Department of Orthopedic Surgery and Rehabilitation, University of Wisconsin, Madison, WI 53792, USA.
J Orthop Trauma. 2010 Feb;24(2):100-6. doi: 10.1097/BOT.0b013e3181b16494.
To perform a comprehensive review of the literature and subsequent meta-analysis of data regarding appropriate clearance of the asymptomatic cervical spine in blunt trauma patients. The goal is to identify an asymptomatic patient group that can safely be cleared of cervical spine immobilization without radiographic evaluation.
The National Library of Medicine was searched for English-language articles published between 1966 and December 2004. The key words spinal injury, spinal fracture, spinal injuries, cervical, clearance, diagnosis, and radiography were used to perform the search.
Inclusion criteria were 1) a prospectively applied protocol; 2) reported outcomes to allow calculation of sensitivity, specificity, negative predictive value, and positive predictive value; and 3) follow up to determine the status of potential injuries with minimum of a 2-week telephone call or a computerized tomography scan. No exclusion criteria were applied.

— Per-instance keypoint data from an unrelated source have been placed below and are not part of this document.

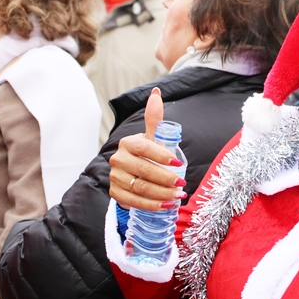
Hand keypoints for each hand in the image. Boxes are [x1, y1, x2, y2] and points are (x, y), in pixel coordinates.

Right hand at [109, 88, 186, 211]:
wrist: (132, 172)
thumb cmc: (147, 152)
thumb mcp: (151, 136)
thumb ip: (154, 118)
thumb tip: (156, 92)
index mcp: (128, 143)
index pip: (144, 148)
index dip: (162, 156)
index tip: (179, 164)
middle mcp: (118, 160)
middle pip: (144, 171)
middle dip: (166, 179)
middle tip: (182, 184)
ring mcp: (115, 177)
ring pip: (140, 188)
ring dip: (162, 194)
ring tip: (178, 196)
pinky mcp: (116, 193)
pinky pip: (134, 202)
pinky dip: (152, 205)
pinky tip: (166, 205)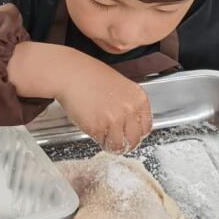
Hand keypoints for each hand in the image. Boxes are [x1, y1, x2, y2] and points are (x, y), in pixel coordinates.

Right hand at [7, 42, 151, 152]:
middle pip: (134, 140)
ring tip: (103, 136)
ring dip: (110, 143)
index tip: (129, 136)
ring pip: (118, 145)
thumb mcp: (121, 87)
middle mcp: (130, 109)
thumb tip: (131, 125)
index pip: (146, 128)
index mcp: (139, 99)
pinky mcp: (98, 126)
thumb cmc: (91, 77)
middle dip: (125, 144)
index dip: (136, 134)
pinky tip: (93, 128)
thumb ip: (129, 105)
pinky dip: (97, 139)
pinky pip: (102, 142)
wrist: (72, 73)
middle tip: (116, 142)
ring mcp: (114, 119)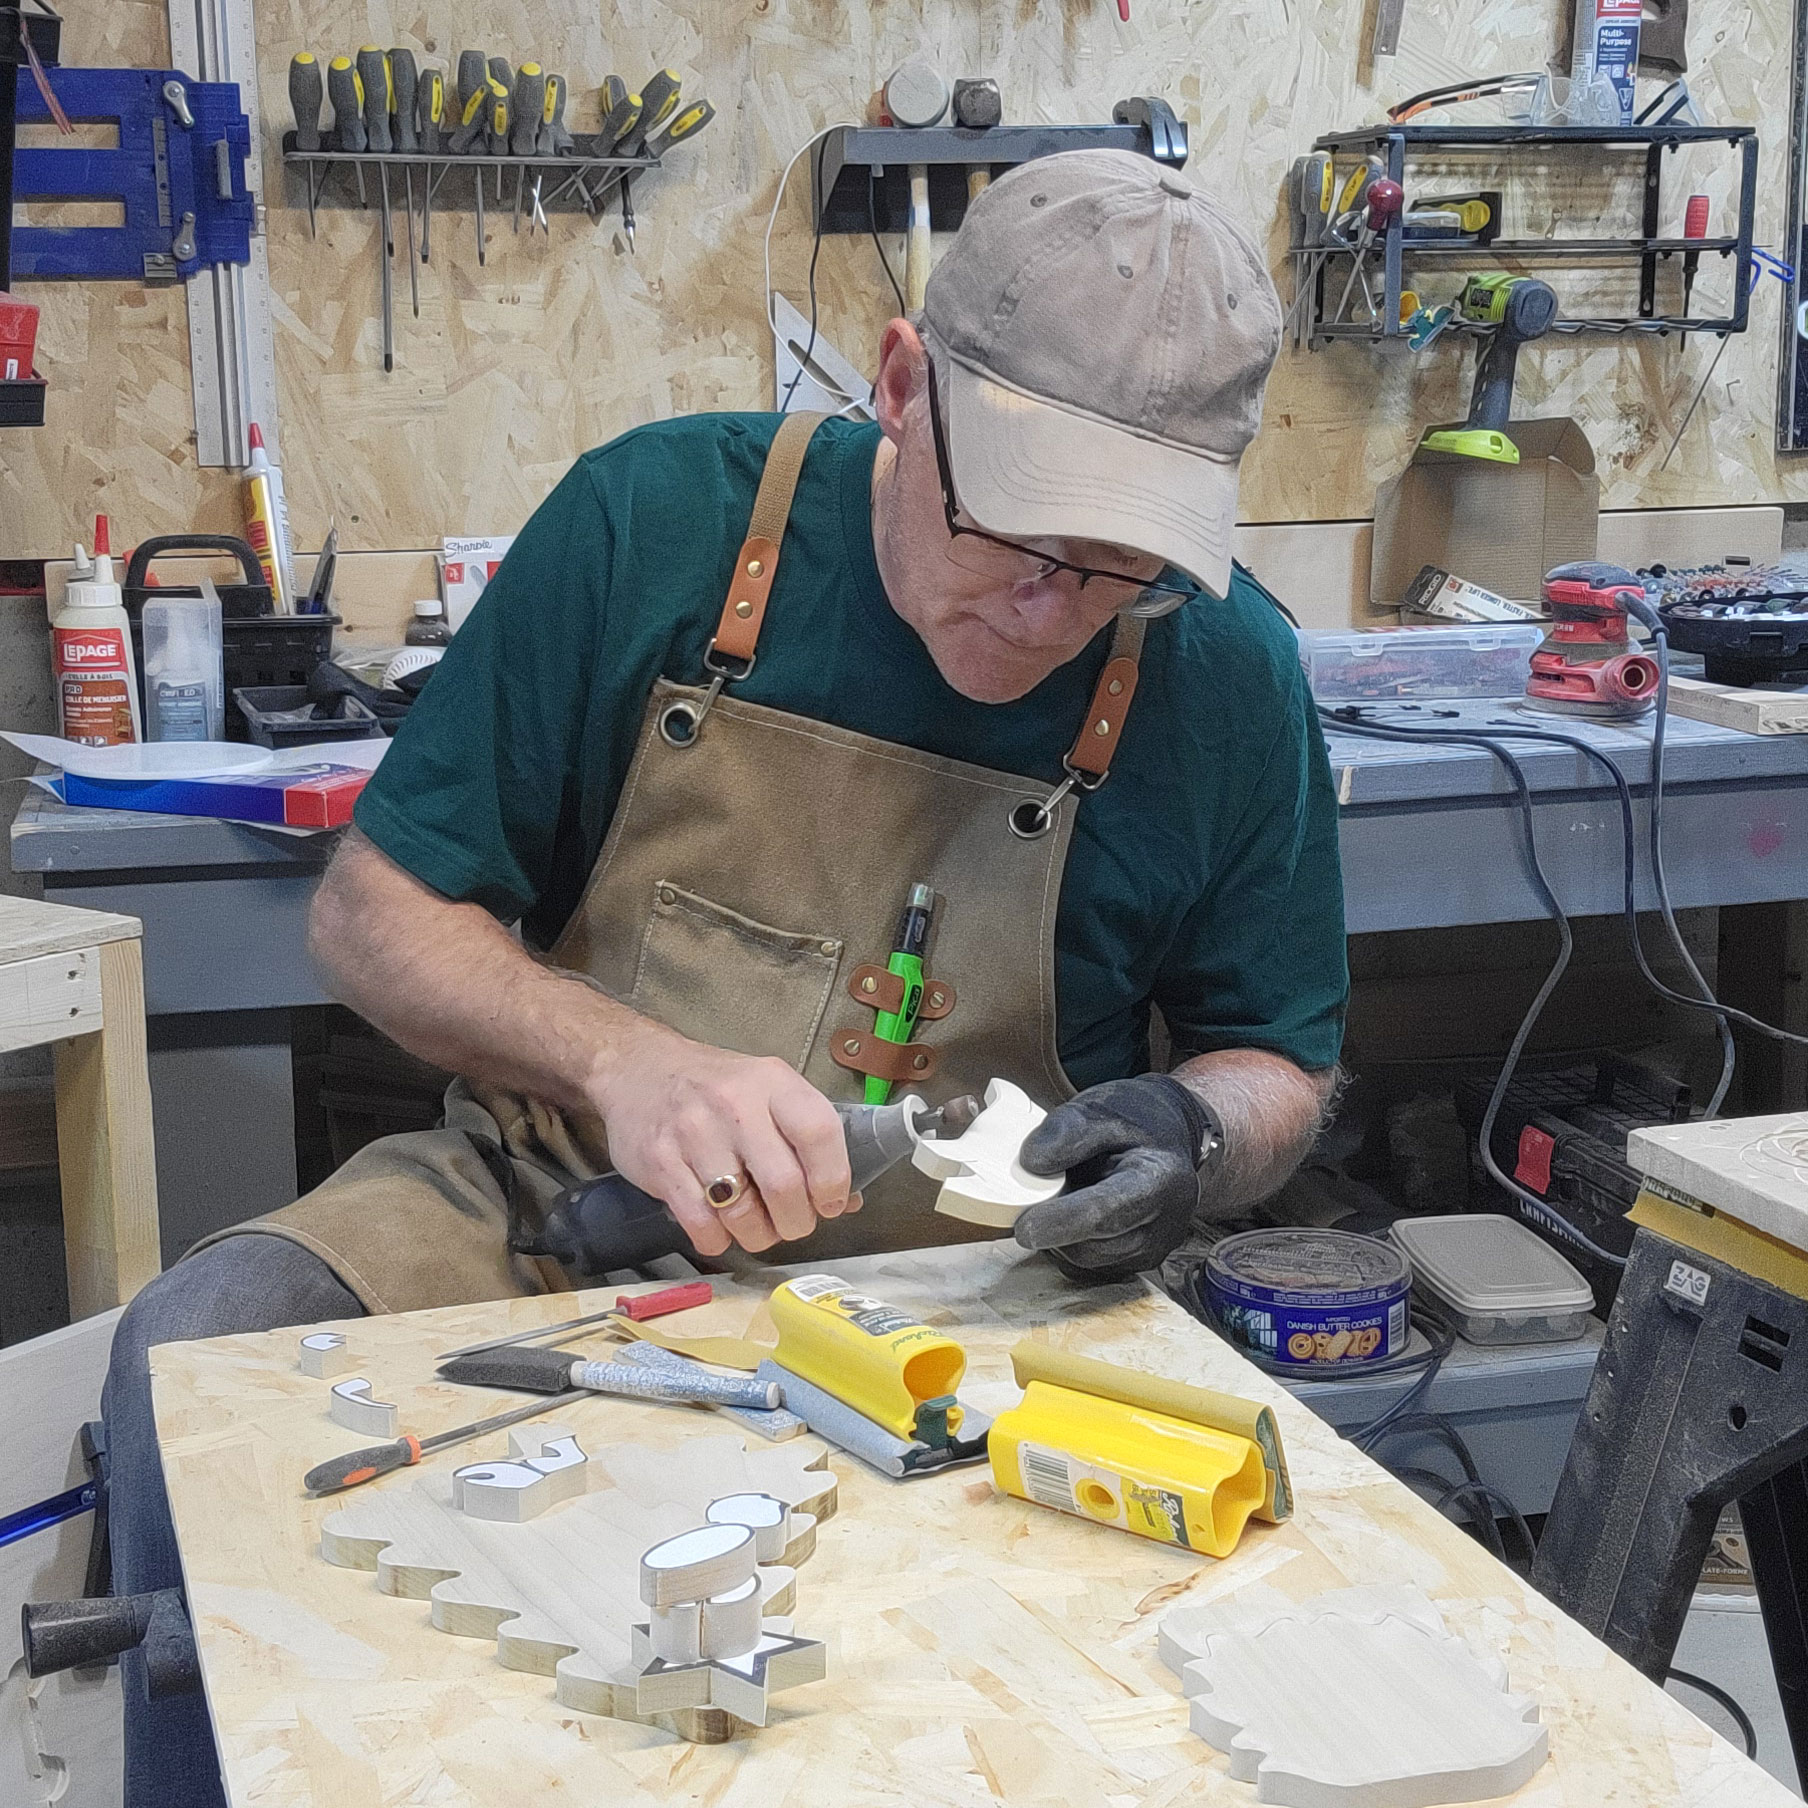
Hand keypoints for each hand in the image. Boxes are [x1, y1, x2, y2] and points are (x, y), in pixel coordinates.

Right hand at [589, 1022, 855, 1256]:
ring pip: (742, 1213)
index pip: (819, 1131)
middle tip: (793, 1224)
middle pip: (784, 1184)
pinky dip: (718, 1240)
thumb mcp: (767, 1091)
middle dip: (796, 1221)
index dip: (834, 1179)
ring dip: (758, 1236)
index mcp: (773, 1082)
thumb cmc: (716, 1087)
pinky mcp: (661, 1162)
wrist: (636, 1068)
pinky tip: (720, 1228)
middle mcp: (735, 1104)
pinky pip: (701, 1224)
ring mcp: (694, 1133)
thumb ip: (806, 1138)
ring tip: (758, 1229)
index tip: (830, 1203)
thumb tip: (847, 1200)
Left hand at [1012, 1075, 1219, 1282]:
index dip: (1061, 1222)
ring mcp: (1152, 1250)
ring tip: (1065, 1194)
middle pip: (1091, 1247)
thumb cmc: (1132, 1121)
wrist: (1163, 1137)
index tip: (1024, 1227)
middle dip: (1053, 1227)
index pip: (1105, 1213)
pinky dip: (1068, 1244)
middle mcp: (1164, 1225)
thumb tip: (1031, 1163)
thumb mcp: (1100, 1108)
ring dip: (1060, 1236)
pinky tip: (1073, 1213)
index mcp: (1160, 1179)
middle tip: (1037, 1191)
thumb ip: (1067, 1132)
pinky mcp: (1135, 1264)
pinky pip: (1086, 1267)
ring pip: (1084, 1261)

The three senior authors independently confirmed the validity of the included papers for meeting appropriate criteria for the meta-analysis. True-positives, true-negatives, false-positives, and false-negatives were extracted from these studies.

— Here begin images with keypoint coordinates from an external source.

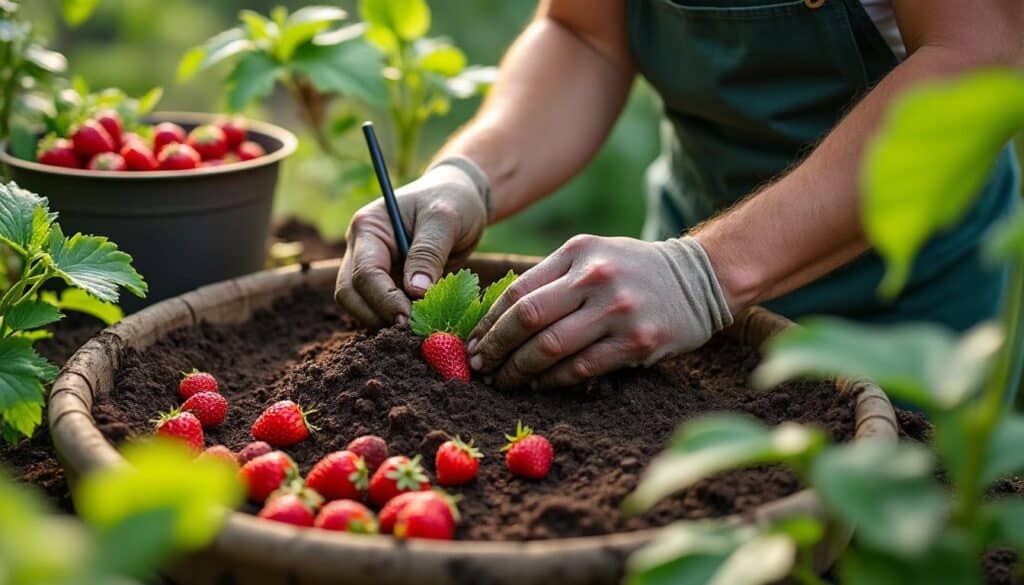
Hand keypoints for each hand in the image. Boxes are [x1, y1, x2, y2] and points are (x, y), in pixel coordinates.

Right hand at [334, 163, 487, 326]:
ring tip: (421, 326)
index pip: (364, 273)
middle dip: (377, 316)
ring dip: (385, 321)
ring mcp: (371, 267)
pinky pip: (379, 308)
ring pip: (360, 306)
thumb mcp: (445, 219)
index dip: (384, 300)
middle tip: (414, 329)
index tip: (410, 318)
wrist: (458, 198)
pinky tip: (421, 322)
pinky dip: (396, 319)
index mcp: (368, 228)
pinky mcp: (386, 283)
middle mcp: (361, 249)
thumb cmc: (452, 200)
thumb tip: (415, 292)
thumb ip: (429, 253)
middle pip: (350, 294)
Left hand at [465, 235, 733, 387]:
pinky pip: (581, 368)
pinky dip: (553, 381)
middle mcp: (595, 277)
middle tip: (480, 368)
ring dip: (519, 371)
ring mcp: (617, 310)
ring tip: (504, 382)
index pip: (518, 290)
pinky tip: (538, 386)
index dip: (489, 322)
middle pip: (527, 318)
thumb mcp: (592, 256)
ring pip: (550, 348)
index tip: (472, 344)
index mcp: (577, 252)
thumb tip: (497, 320)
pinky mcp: (637, 342)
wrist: (700, 278)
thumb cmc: (632, 270)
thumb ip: (551, 279)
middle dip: (496, 348)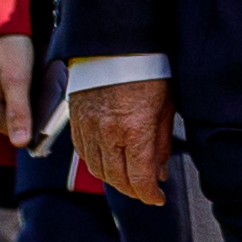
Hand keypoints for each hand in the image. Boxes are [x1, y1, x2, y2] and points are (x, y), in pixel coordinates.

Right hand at [74, 81, 170, 206]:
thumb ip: (161, 142)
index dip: (150, 194)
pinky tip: (109, 161)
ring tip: (129, 179)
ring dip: (114, 180)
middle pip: (117, 178)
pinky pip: (83, 152)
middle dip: (133, 190)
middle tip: (145, 191)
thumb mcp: (165, 106)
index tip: (158, 198)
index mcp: (134, 129)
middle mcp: (108, 132)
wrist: (116, 42)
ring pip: (97, 169)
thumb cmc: (147, 69)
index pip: (139, 178)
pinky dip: (96, 163)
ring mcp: (88, 126)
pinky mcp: (75, 119)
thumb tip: (159, 172)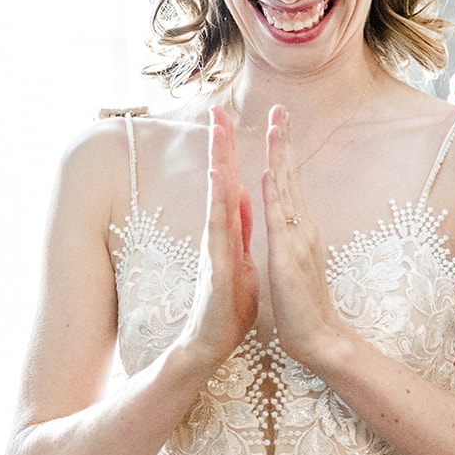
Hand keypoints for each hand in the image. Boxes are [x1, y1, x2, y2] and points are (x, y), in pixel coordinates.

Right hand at [179, 106, 258, 371]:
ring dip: (218, 168)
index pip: (232, 183)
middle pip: (221, 183)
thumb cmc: (227, 303)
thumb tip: (240, 196)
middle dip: (220, 147)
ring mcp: (215, 250)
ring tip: (217, 137)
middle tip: (217, 111)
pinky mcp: (216, 269)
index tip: (228, 119)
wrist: (213, 343)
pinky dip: (219, 207)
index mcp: (229, 231)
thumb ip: (239, 227)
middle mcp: (219, 234)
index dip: (231, 152)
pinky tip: (220, 185)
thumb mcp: (240, 258)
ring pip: (217, 201)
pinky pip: (218, 234)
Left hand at [261, 106, 345, 367]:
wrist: (319, 338)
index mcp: (298, 230)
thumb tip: (284, 212)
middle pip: (290, 176)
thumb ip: (289, 236)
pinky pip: (281, 220)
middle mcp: (302, 228)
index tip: (277, 123)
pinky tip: (268, 173)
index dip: (281, 152)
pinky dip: (275, 194)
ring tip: (275, 125)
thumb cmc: (302, 305)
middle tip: (279, 108)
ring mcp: (299, 239)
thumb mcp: (292, 263)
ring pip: (287, 189)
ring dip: (280, 156)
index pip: (287, 183)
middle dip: (283, 141)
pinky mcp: (291, 256)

Original scale and log odds meta-analysis were performed using random effects methodology to calculate sensitivity, specificity, positive predictive value, and negative predictive value.
An alert, asymptomatic patient without a distracting injury or neurologic deficit who is able to complete a functional range-of-motion examination may safely be cleared from cervical spine immobilization without radiographic evaluation (sensitivity = 98.1%, negative predictive value = 99.8%).
对钝性创伤患者无症状颈椎间隙清除的文献进行全面回顾和随后的数据荟萃分析。目的是确定一个无症状的患者群体,他们可以安全地从颈椎固定中清除,而无需进行影像学评估。
美国国立医学图书馆(National Library of Medicine)检索了 1966 年至 2004 年 12 月期间发表的英文文章。使用“脊柱损伤、脊柱骨折、脊柱损伤、颈椎、清除、诊断、放射摄影”等关键词进行搜索。
纳入标准为 1)前瞻性应用方案;2)报告的结果允许计算敏感性、特异性、阴性预测值和阳性预测值;3)随访以确定潜在损伤的状态,最低限度是 2 周的电话或计算机断层扫描。没有应用排除标准。
三位资深作者独立确认纳入论文符合荟萃分析适当标准的有效性。从这些研究中提取真阳性、真阴性、假阳性和假阴性。
使用随机效应方法进行原始量表和对数优势荟萃分析,以计算敏感性、特异性、阳性预测值和阴性预测值。
一个警觉、无症状的患者,没有分散注意力的损伤或神经功能缺损,能够完成功能范围运动检查,可以安全地从颈椎固定中清除,而无需进行影像学评估(敏感性=98.1%,阴性预测值=99.8%)。